Per questo era necessario interrogarsi sul valore di questa esperienza: può esistere un periodo di creatività straordinaria mentre la nazione corre verso la catastrofe?». Da qui nasce l’interrogativo del titolo «Una dolce vita?»: dalle eccentriche rivisitazioni orientaliste di Carlo Bugatti alle dinamiche follie creative dei futuristi, dal moderno classicismo di Ponti al rigore razionalista di Terragni, fino alla bizzarra fantasia di Mollino, senza dimenticare gli eccellenti ferri battuti di Mazzucotelli e di Bellotto, le squisite interpretazioni Liberty in ceramica di Chini e di Baccarini, i preziosi tessuti vitrei a murrine degli artisti Barovier e di Vittorio Zecchin, la straordinaria produzione di Venini affidata a Martinuzzi, a Buzzi e a Scarpa, tutto parla di un’irrefrenabile capacità inventiva, gioiosa, raffinata ed eterogenea, incredibile se la si colloca in un periodo che ha visto un primo disastroso conflitto mondiale seguito da una lunga dittatura politica che sfocerà in una seconda catastrofe. Il percorso della mostra è cronologico e, attraverso circa 180 opere tra oggetti e dipinti che li contestualizzano, si snoda all’interno di cinque sezioni: «La stagione del Liberty», «Ricostruzione futurista dell’Universo», «Metafisica», «Novecento e Realismo magico», «Astrazione e Razionalismo». Rispetto all’edizione parigina, un buon 25% delle opere è stato sostituito, sia per rinnovare l’edizione romana, organizzata dall’Azienda Speciale Palaexpo in collaborazione con il Musée d’Orsay, sia per la difficoltà di mantenere prestiti per un così lungo periodo. La mostra, infatti, è stata aperta a Parigi e resterà a Roma dal 16 ottobre al 17 gennaio. «In Italia purtroppo non esiste un grande museo unico di arti decorative, come il V&A di Londra, per fare un esempio, o il Mad di Parigi, ma varie raccolte museali disseminate sul territorio, sottolineano le curatrici Irene de Guttry e Maria Paola Maino. Quindi la maggior parte dei prestiti viene da collezionisti privati che, giustamente, non amano separarsi troppo a lungo dalle loro opere, soprattutto se si tratta di arredi che usano abitualmente.

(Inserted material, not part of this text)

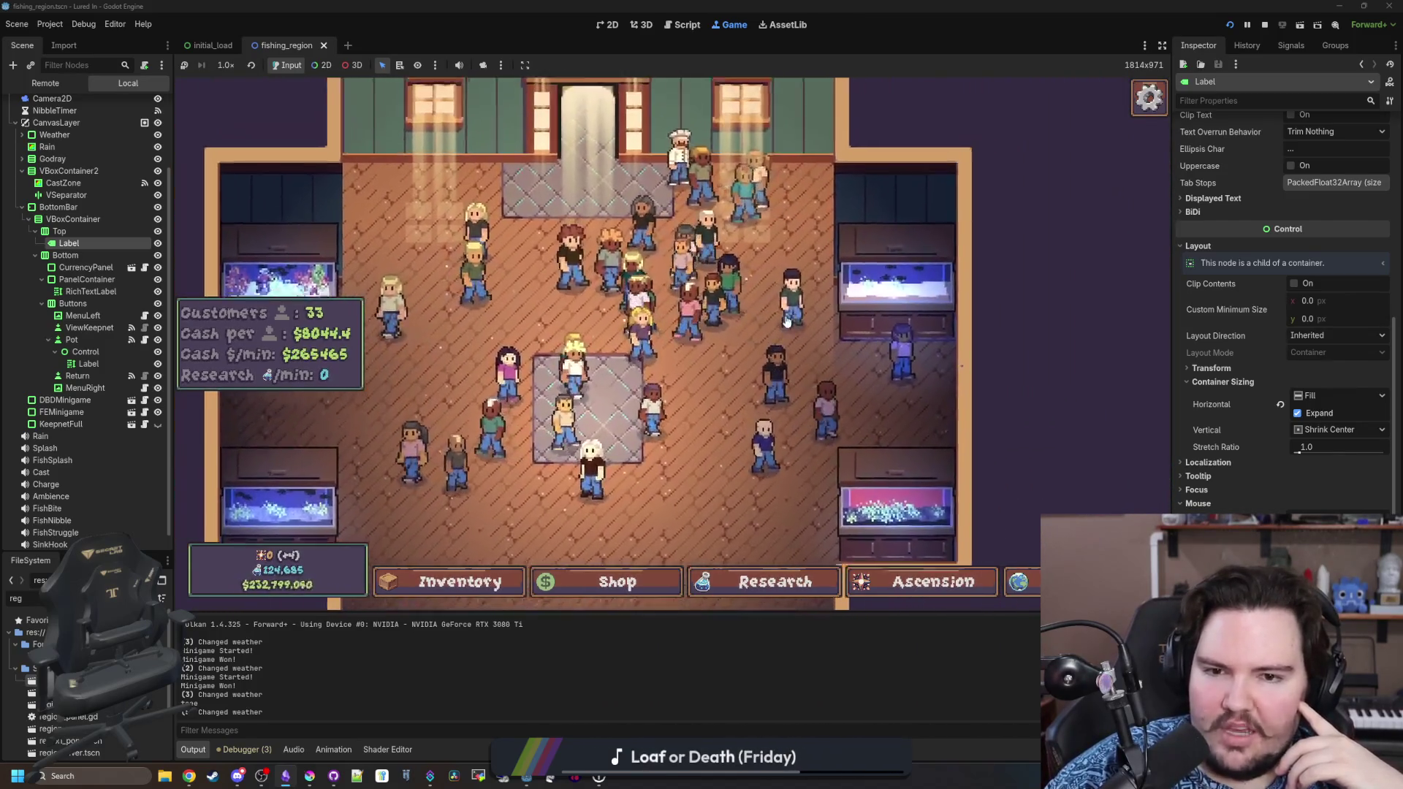
key(w)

I musei, inoltre, fatta eccezione per alcuni come la Wolfsoniana di Genova, il Mic di Faenza, ovviamente il Musée d’Orsay e il coraggioso Museo Richard-Ginori di Sesto Fiorentino, che tenta di sopravvivere con i prestiti a un’indegna situazione di chiusura, hanno una programmazione di anni, soprattutto quelli stranieri, quindi è estremamente difficile e faticoso ottenere prestiti all’ultimo momento, come spesso capita a noi curatori italiani. Il trasferimento a Roma, infatti, è stato concordato poco prima che la mostra aprisse a Parigi, dove, tra l’altro, ha riscosso un gratificante successo: nel periodo iniziale di apertura ci sono stati 2.600 visitatori al giorno. Siamo profondamente riconoscenti al Musée d’Orsay e al Palaexpo per averci dato quest’opportunità, è stato un grande passo avanti per il riconoscimento internazionale che le nostre arti decorative del XX secolo meritano da tempo. Ci auguriamo che questo processo di rivalutazione prosegua il suo cammino».